* [PROBLEM TO SOLVE] Output all entries exactly as they appear and skip the pictures.

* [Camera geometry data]
----
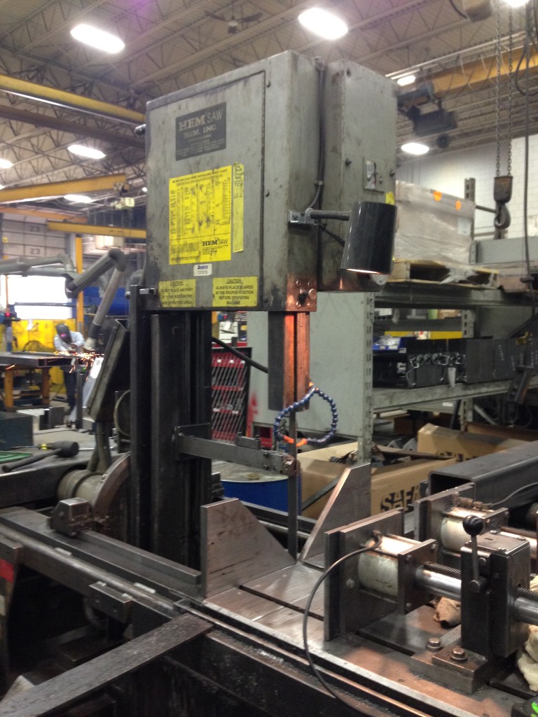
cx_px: 269
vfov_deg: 55.4
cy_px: 358
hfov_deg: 42.9
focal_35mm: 33
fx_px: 684
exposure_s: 1/20
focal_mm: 4.12
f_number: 2.4
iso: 200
----
* [RESULT OF THE EXERCISE]
cx_px: 269
vfov_deg: 55.4
cy_px: 358
hfov_deg: 42.9
focal_35mm: 33
fx_px: 684
exposure_s: 1/20
focal_mm: 4.12
f_number: 2.4
iso: 200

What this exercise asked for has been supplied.